- Supplied information
----------------------------------------

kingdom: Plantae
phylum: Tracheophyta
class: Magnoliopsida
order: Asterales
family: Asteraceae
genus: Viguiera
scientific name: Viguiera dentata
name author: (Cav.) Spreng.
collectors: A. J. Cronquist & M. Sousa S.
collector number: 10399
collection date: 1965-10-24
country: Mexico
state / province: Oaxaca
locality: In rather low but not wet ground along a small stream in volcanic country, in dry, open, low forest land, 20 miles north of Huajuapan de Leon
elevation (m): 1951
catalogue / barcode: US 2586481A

----------------------------------------

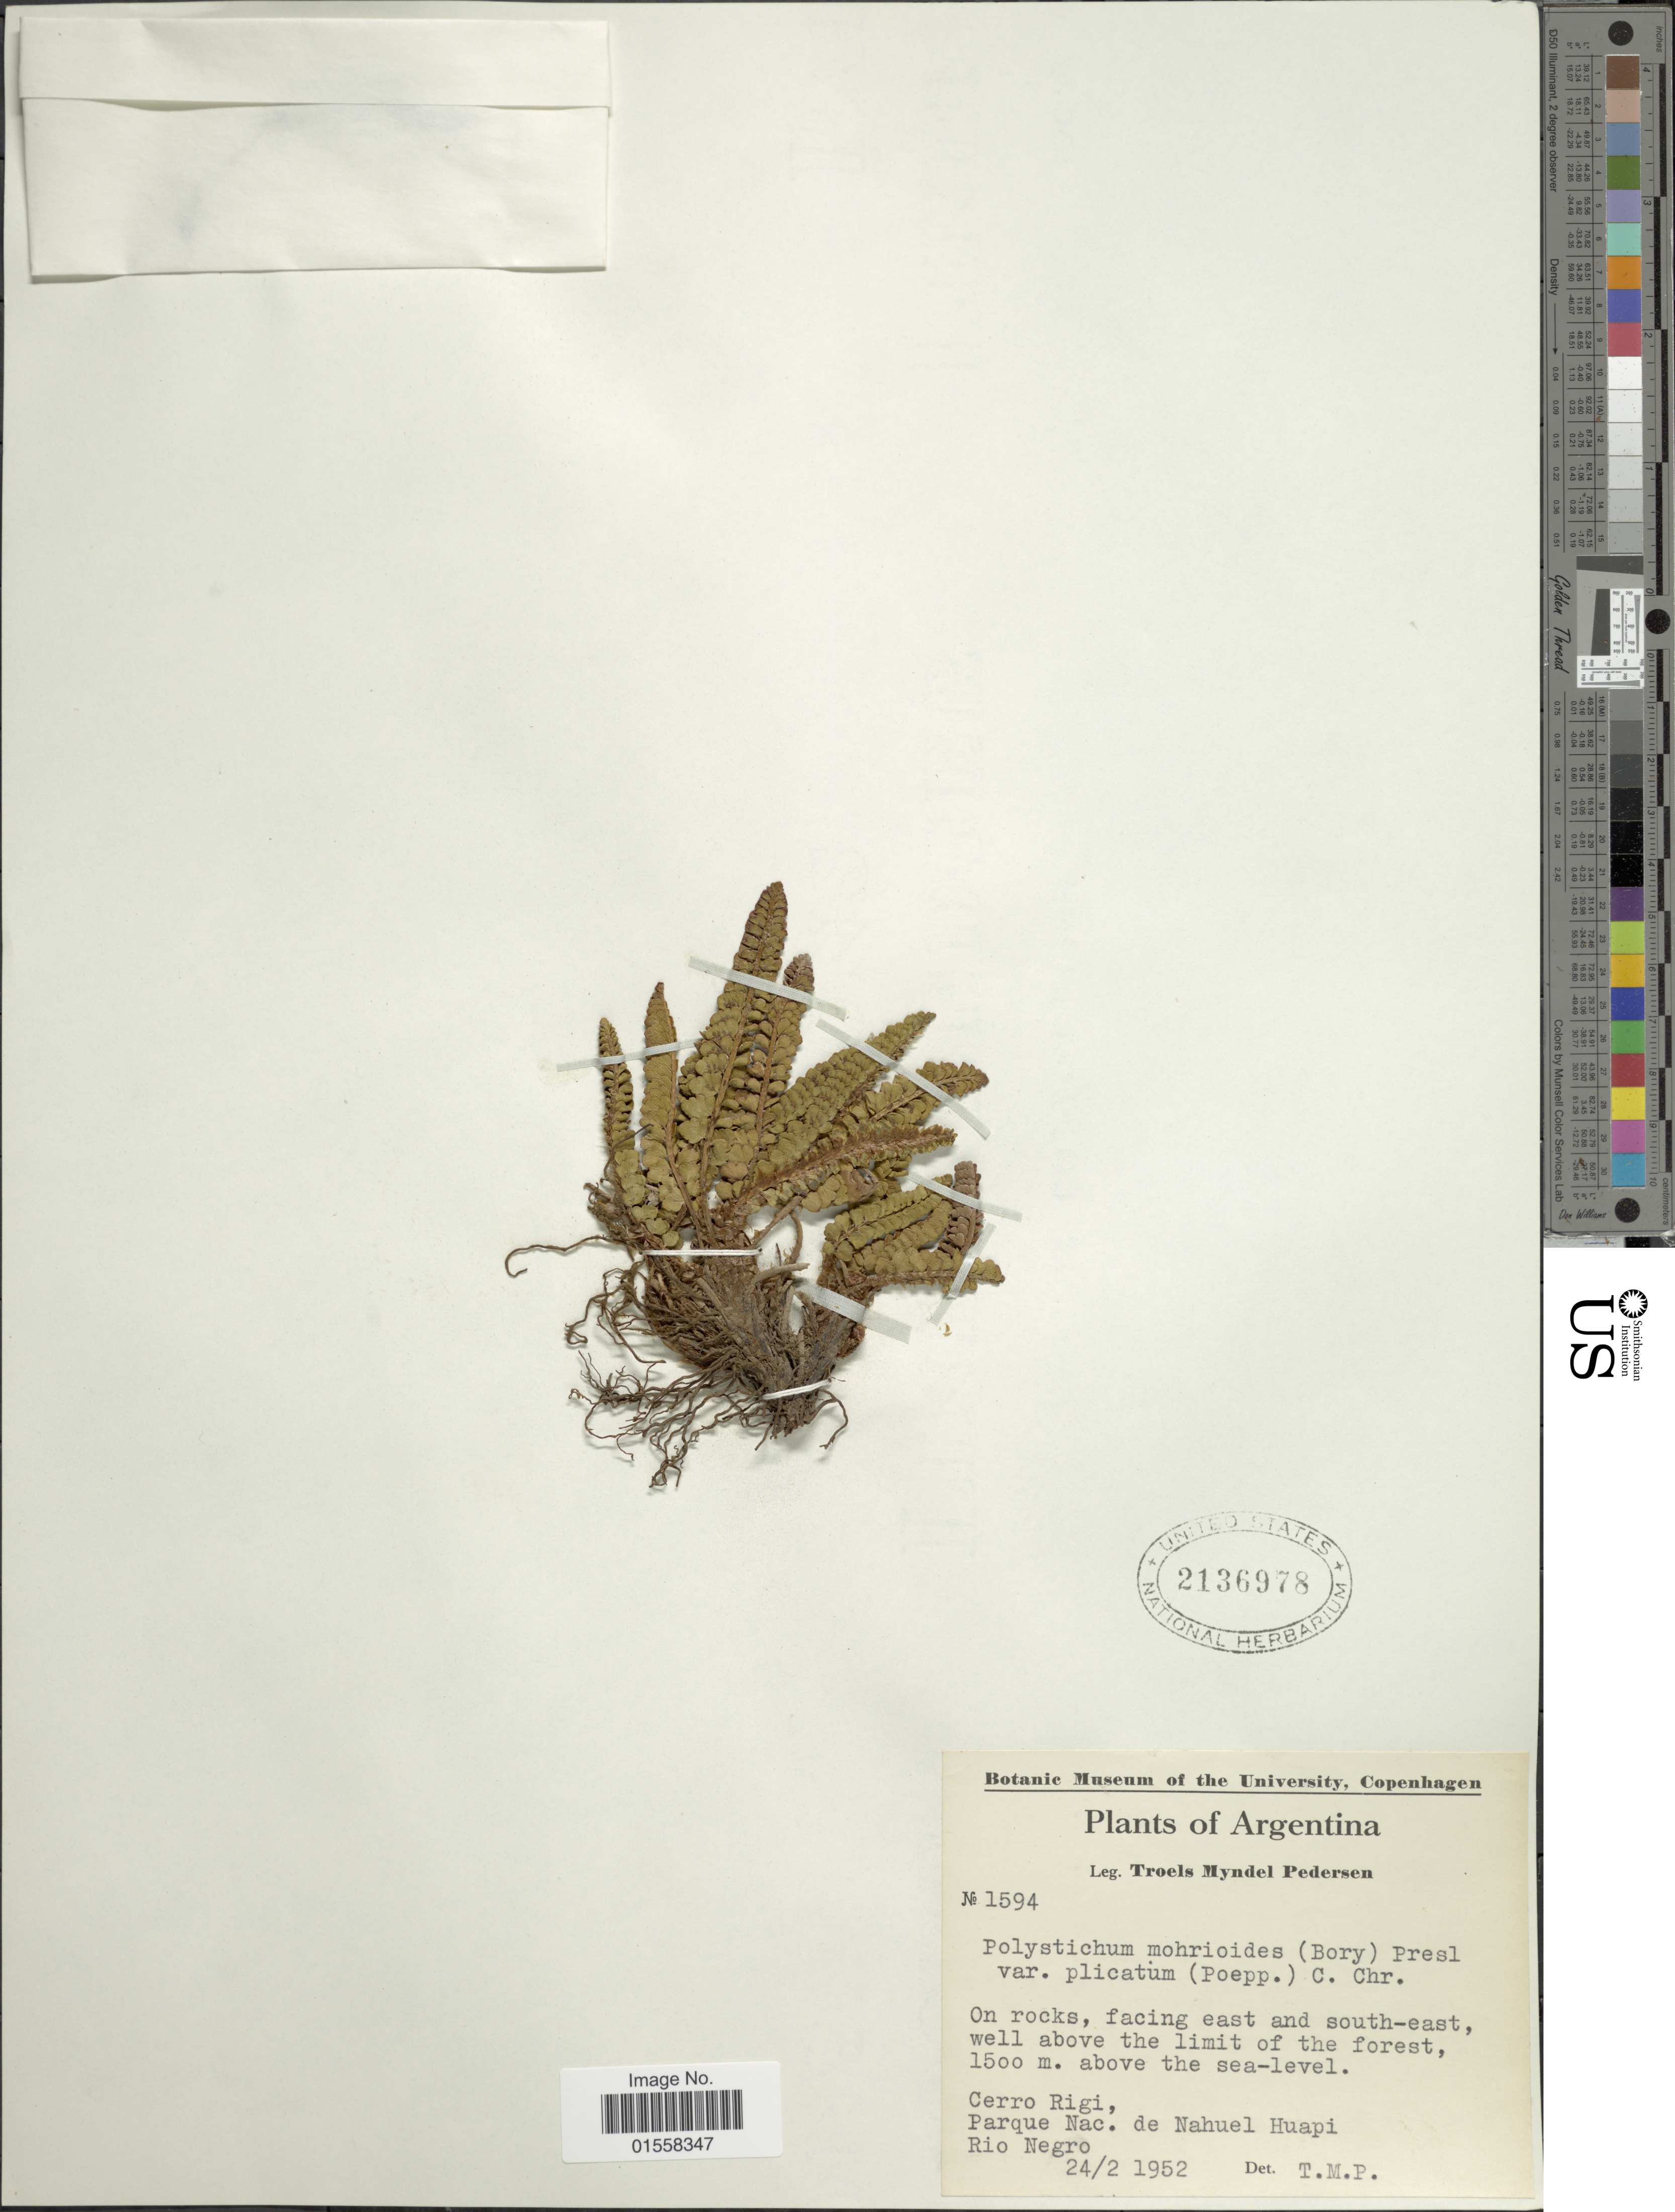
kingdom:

----------------------------------------

- Given task
Print everything from the line that contains "phylum: Tracheophyta" down to the line that contains "elevation (m): 1951", both included, exactly as they appear.

- Expected output
phylum: Tracheophyta
class: Magnoliopsida
order: Asterales
family: Asteraceae
genus: Viguiera
scientific name: Viguiera dentata
name author: (Cav.) Spreng.
collectors: A. J. Cronquist & M. Sousa S.
collector number: 10399
collection date: 1965-10-24
country: Mexico
state / province: Oaxaca
locality: In rather low but not wet ground along a small stream in volcanic country, in dry, open, low forest land, 20 miles north of Huajuapan de Leon
elevation (m): 1951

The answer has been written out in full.